__TEXT SHOWN__:
--------------------------------

Additionally, in the setting of COVID-19, it is important to consider that antibiotics and antivirals are often administered resulting in further gut microbiota dysbiosis.46 Dysbiosis triggers an increase in pro-inflammatory cytokines. This results in further disruption of the intestinal microbiome and results in damage to the mucous membrane barrier. A damaged barrier or increased permeability of the intestinal wall may lead to or enhance an already existing low-grade systemic inflammation. This causes further dysregulation of the human immune system and impairs the individual’s ability to fight a viral infection. This has been called by the authors, Santacroce et al. (2021), as the «immunity dysregulation dysbiosis cycle» (IDDC).46

Evidence has demonstrated significant effects of probiotics in strengthening and modulating the immune system against disease.50-53 Lactobacillus spp. and Bifidobacterium spp. are the main conventional probiotics that are available for use to balance or diversify the intestinal ecosystem in the fight against infections. Probiotics, such as Lactobacillus and Bifidobacteria can lead through an antiviral action to a balanced intestinal microbiome and thus contribute to an anti-inflammatory effect, which could potentially prevent an infection or even super-infection of COVID-19.47

In summary, research has shown, that not only the viral infection of COVID-19, but also the host immune response defines disease evolution. A depleted gut microbiota taxa may play a role in overaggressive inflammation and disease outcome.9 Gut bacteria such as B. adolescentis, F. prausnitzii and E. rectale have been linked to reducing host inflammatory response in other inflammatory related diseases.9,42-44 And because they are available as an oral probiotic supplement, it might be beneficial to take a multispecies probiotic supplement before, during and for at least 3 months after pregnancy, with or without COVID-19 infection.

Early therapeutic approaches might be key in battling COVID-19 disease. Pharmaceutical administration in pregnancy is very limited, especially when drugs are still in the investigatory stage and whose mechanisms may be very aggressive with deleterious side effects for the patient. Data has yet to be accumulated and published on the effects of some of the current pharmaceutical therapeutics employed for COVID-19 on the pregnant patient and the fetus. Vaccination in pregnant women has been recommended by the CDC.6 Pregnant women may be hesitant to receive it because of unknown longterm outcomes for them and their offspring.

--------------------------------

[Transcribed page contents]
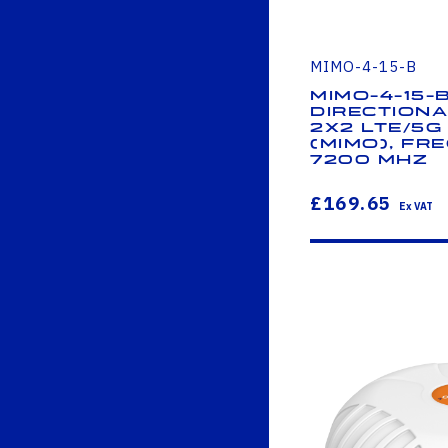
MIMO-4-15-B
MIMO-4-15-
Directiona
2x2 LTE/5G 
(MIMO), Fre
7200 MHz
£169.65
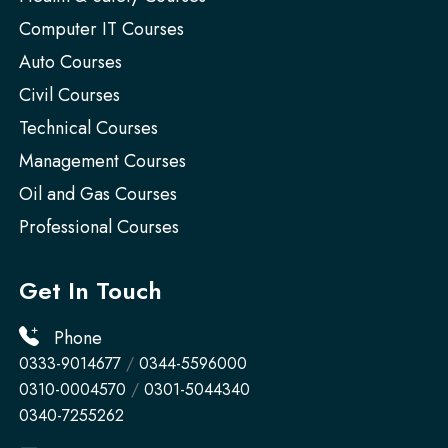
Computer IT Courses
Auto Courses
Civil Courses
Technical Courses
Management Courses
Oil and Gas Courses
Professional Courses
Get In Touch
Phone
0333-9014677
/
0344-5596000
0310-0004570
/
0301-5044340
0340-7255262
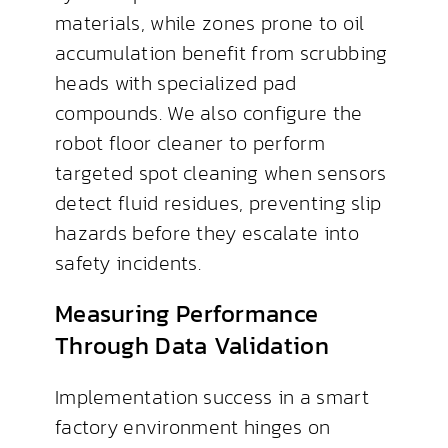
materials, while zones prone to oil
accumulation benefit from scrubbing
heads with specialized pad
compounds. We also configure the
robot floor cleaner to perform
targeted spot cleaning when sensors
detect fluid residues, preventing slip
hazards before they escalate into
safety incidents.
Measuring Performance
Through Data Validation
Implementation success in a smart
factory environment hinges on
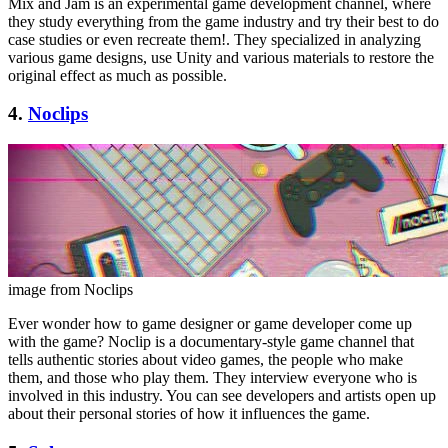
Mix and Jam is an experimental game development channel, where
they study everything from the game industry and try their best to do
case studies or even recreate them!. They specialized in analyzing
various game designs, use Unity and various materials to restore the
original effect as much as possible.
4.
Noclips
image from Noclips
Ever wonder how to game designer or game developer come up
with the game? Noclip is a documentary-style game channel that
tells authentic stories about video games, the people who make
them, and those who play them. They interview everyone who is
involved in this industry. You can see developers and artists open up
about their personal stories of how it influences the game.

--------------------------------

__TASK TO COMPLETE__: In the passage on gut microbiota and COVID-19, reproduce verbatim the portion starting at "Early therapeutic approaches" and ending at "and their offspring.".

__ANSWER TO THIS TASK__:
Early therapeutic approaches might be key in battling COVID-19 disease. Pharmaceutical administration in pregnancy is very limited, especially when drugs are still in the investigatory stage and whose mechanisms may be very aggressive with deleterious side effects for the patient. Data has yet to be accumulated and published on the effects of some of the current pharmaceutical therapeutics employed for COVID-19 on the pregnant patient and the fetus. Vaccination in pregnant women has been recommended by the CDC.6 Pregnant women may be hesitant to receive it because of unknown longterm outcomes for them and their offspring.